### How to complete this task
Each line of the data below should be restated exactly, with images left out.

### Records supplied
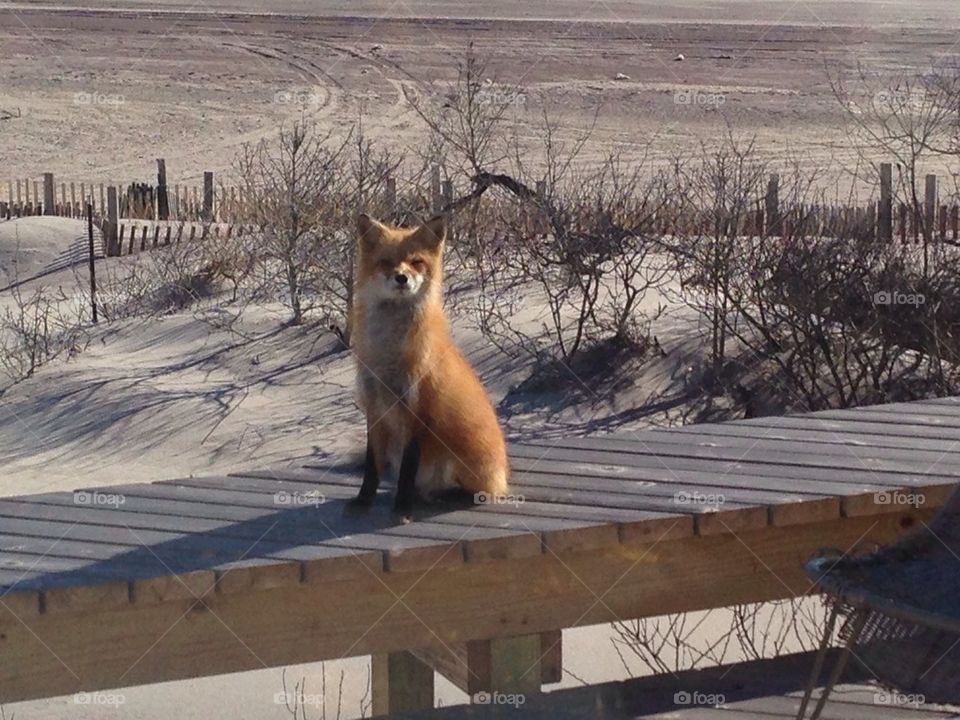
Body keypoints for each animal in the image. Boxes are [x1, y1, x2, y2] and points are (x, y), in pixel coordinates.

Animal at [348, 213, 509, 516]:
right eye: (386, 262)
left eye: (416, 262)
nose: (401, 277)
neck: (388, 353)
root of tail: (504, 470)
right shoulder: (374, 407)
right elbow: (371, 466)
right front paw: (363, 501)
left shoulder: (418, 408)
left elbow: (408, 468)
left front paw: (402, 508)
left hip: (458, 461)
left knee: (480, 492)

### The answer
Body keypoints for each animal in the image. Boxes are [x1, y1, x2, y2] and points are (x, y), in pixel coordinates.

Animal at [348, 213, 509, 516]:
right eye: (386, 262)
left eye: (416, 262)
nose: (401, 277)
neck: (388, 353)
root of tail: (504, 470)
right shoulder: (374, 407)
right elbow: (371, 466)
right front paw: (363, 501)
left shoulder: (418, 408)
left elbow: (408, 468)
left front paw: (402, 508)
left hip: (458, 461)
left knee: (480, 492)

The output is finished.